## About this task:
Put every line of text in the data into a JSON list of strings, one string per line, with blank lines skipped. Leave the pictures out of the answer.
+--
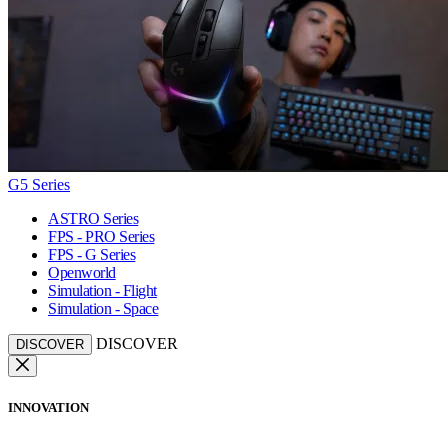
G5 Series
ASTRO Series
FPS - PRO Series
FPS - G Series
Openworld
Simulation - Flight
Simulation - Space
DISCOVER
DISCOVER
INNOVATION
+--
## Finished task:
[
  "G5 Series",
  "ASTRO Series",
  "FPS - PRO Series",
  "FPS - G Series",
  "Openworld",
  "Simulation - Flight",
  "Simulation - Space",
  "DISCOVER",
  "DISCOVER",
  "INNOVATION"
]